In whitening shimmers, she, like sea at night,
Advances with the step of sleeping men;
Death's pallor is her own, though not Death's chill;
Her ivory skeleton is mantled by
A fleshy cover made of fiery air;
The uncouth flowers on her dragging veil
Seem, like the poppies, crimson red and black;
And still more uncouth look the countless things
Wrought on its folds: dragons and ogresses,
Fevers and lethargies and pains of heart,
Nightmares and storms and earthquakes, breaking nerves.

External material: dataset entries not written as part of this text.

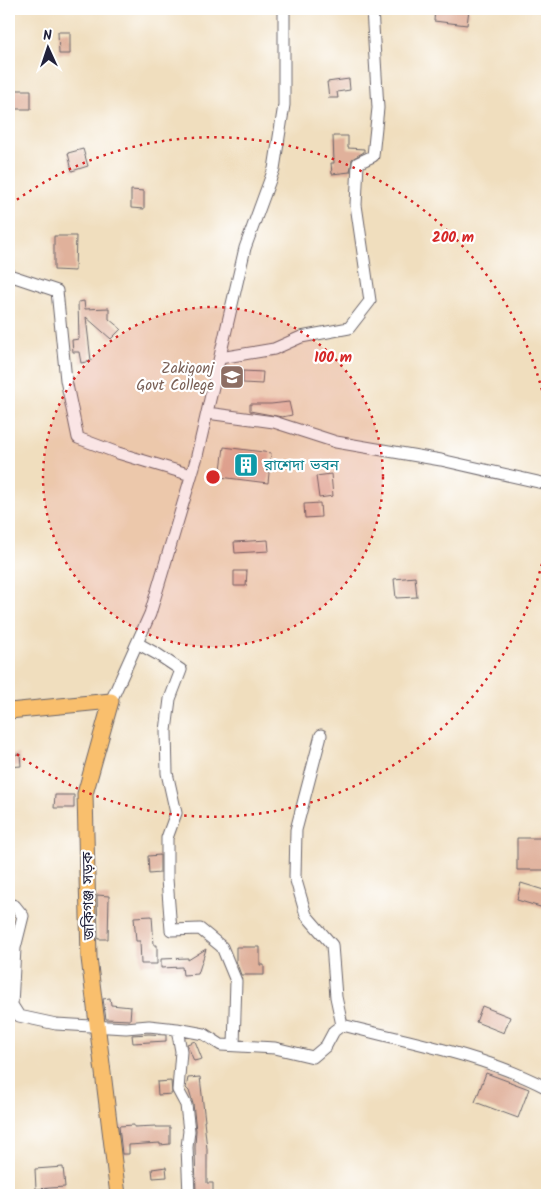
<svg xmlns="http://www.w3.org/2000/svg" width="556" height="1204" viewBox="0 0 556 1204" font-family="Kalam,'Noto Sans Bengali',sans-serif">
<rect width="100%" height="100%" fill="#fff"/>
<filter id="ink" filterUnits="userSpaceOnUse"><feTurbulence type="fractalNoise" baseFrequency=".02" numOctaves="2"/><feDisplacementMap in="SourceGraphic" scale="10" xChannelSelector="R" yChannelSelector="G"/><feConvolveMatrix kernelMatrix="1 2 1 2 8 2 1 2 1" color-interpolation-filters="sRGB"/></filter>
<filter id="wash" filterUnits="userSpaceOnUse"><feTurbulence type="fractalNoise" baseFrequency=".0096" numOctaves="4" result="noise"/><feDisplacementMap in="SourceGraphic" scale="20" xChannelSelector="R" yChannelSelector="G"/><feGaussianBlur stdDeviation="1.12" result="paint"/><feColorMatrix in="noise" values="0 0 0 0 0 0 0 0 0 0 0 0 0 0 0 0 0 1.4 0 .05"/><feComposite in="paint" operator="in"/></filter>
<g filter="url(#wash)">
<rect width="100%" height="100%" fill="#f0debe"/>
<path fill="#dfcdb2" d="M225 367 240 368 239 387 224 386Z"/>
<g id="blocks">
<path fill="#e0b19b" d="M435 9H469L467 25 434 21Z
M58 32H70V54H59Z
M349 79 350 90 337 92 338 98H329L327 82Z
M9 90H31V109H9Z
M333 136H348V148L364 149V152L352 159 350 172 332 174 331 163H334Z
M83 149 88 166 72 171 68 153Z
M131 190 144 191V209L131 208Z
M54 236H76L75 271 54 270Z
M84 301 85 309 109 308V319L121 329 111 339 86 317 91 361 81 363 79 352H73L72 340 79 339 78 302Z
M243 371 263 372 262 384 243 383Z
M289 402 292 415 282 417 250 411V404H271Z
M224 447 271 453 268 483 220 477Z
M331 474 333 496 319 498 316 476Z
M320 503 321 517 305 518 304 504Z
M268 540 269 551 235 553 234 542Z
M234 571H247L246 586H234Z
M415 577 417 597 396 598 394 579Z
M20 754 21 766 9 767V755Z
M55 795H74V808H54Z
M517 838H546V870H517Z
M160 855V873L149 874 148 856Z
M521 883 547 891V909L517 900Z
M97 895 109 896 108 939H98Z
M152 916 154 945H157V964H141L140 941H136L134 917Z
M236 947H260V965H264V975H241L236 961Z
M206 949 198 974 183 975 182 967 161 968V959L188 958V960Z
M110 998 111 1005 131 1007 130 1020 106 1019 103 999Z
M482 1006 510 1017 504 1033 476 1022Z
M149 1034 166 1035V1041L133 1043 132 1035Z
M195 1041 202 1059 194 1061 187 1044Z
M486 1073 529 1089 518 1118 475 1102Z
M200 1077 205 1121H204L207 1149V1183H213V1195H196L195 1147 196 1130 193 1104 189 1091 186 1088 188 1078Z
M171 1081 172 1094 158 1095 157 1082Z
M134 1125V1127L156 1126V1127H170V1144L160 1145V1143L129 1145V1154H122L119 1126Z
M63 1167 65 1187 36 1189 35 1169Z
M166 1167 167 1177 153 1178 152 1169Z"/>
</g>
</g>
<g filter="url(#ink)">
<use href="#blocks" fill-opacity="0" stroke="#6a6469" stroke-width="1"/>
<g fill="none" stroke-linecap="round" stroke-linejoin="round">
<defs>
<path id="minor" d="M9 275 57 291 66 380 78 438 118 453 191 475
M220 358 274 349 301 337 349 328 370 301 356 205 358 163 373 156 378 108 372 9
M207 413 274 422 336 442 441 460 547 484
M137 643 157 654 181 670 170 699 166 731 167 773 176 813 167 838V879L171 930 200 929 222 947 236 981 234 1045
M111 701 150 614 196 460 245 248 274 169 284 105V9
M9 904 15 906 23 916 15 948 12 1005 19 1016 56 1024 126 1028 149 1026 177 1029 204 1034 221 1045 275 1048 313 1057 326 1046 334 1031 342 1025 336 997 332 945 306 915 295 877 296 830 321 735
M342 1025C410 1042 484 1055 547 1088
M177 1029 181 1051 178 1090 186 1105 189 1131 187 1147 189 1195"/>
<path id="major" d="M9 711 111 701 85 794 89 958 118 1195"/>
</defs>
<use href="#minor" stroke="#6a6469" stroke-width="13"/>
<use href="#major" stroke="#6a6469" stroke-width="17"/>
<use href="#minor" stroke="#fff" stroke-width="11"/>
<use href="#major" stroke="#f9bf6d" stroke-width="15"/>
</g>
</g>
<circle cx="213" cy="477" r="170" fill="#d62828" fill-opacity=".12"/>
<g fill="none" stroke="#d62828" stroke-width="2.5" stroke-dasharray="2.5 5">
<circle cx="213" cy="477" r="170"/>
<path d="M547 542A340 340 0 0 1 11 750M11 204A340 340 0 0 1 547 412"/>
</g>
<defs>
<symbol id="university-square" viewBox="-11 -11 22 22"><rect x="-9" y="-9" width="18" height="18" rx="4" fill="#8d6e63" stroke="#fff"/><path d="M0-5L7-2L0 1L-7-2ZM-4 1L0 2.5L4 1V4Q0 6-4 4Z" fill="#fff"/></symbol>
<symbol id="building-square" viewBox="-11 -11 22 22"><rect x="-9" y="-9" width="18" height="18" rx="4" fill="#0f9aa8" stroke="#fff"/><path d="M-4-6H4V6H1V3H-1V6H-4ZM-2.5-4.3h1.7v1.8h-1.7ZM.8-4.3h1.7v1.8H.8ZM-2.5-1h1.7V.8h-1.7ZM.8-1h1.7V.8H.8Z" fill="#fff"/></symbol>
</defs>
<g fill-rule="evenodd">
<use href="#university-square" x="218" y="363" width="28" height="28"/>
<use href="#building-square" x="232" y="451" width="28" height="28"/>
</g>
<g text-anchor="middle" stroke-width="4.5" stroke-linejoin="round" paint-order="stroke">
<g font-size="15" fill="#785e54" stroke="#fff" text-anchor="end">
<text x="214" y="373">Zakigonj<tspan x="214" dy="17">Govt College</tspan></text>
</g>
<g font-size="15" fill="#0d838f" stroke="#fff" text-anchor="start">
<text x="264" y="470">রাশেদা ভবন</text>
</g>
<g font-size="15" fill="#22223b" stroke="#fff">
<text transform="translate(88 896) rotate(-91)" y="5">জকিগঞ্জ সড়ক</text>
</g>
</g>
<circle cx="213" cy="477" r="8" fill="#d62828" stroke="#fff" stroke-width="2.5"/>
<g font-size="15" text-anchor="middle" font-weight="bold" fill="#d62828" stroke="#fff" stroke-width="4.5" stroke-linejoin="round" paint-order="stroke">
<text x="453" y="242">200 m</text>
<text x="333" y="362">100 m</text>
</g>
<rect width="556" height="1204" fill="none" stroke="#fff" stroke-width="30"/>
<g transform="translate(48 48) rotate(357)" stroke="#ffffff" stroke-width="4" paint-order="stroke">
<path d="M0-4L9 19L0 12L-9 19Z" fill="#22223b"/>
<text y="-8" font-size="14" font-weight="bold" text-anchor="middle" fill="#22223b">N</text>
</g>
</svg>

Delirium flies from her burning lips,
A language made of odd, discordant rhythms.
To nothing, either hers or strange, her eyes
Are like; deep, as abyss untrod, they yawn,
And seem as if they gaze immovable
On empty space. Yet shouldst thou stoop with thirst
To mirror on her staring eyes thine own,
Then wouldst thou see worlds buried in their caves,
Like ruined cities of whole centuries,
Sunk in the fairy-spangled oceans' depths!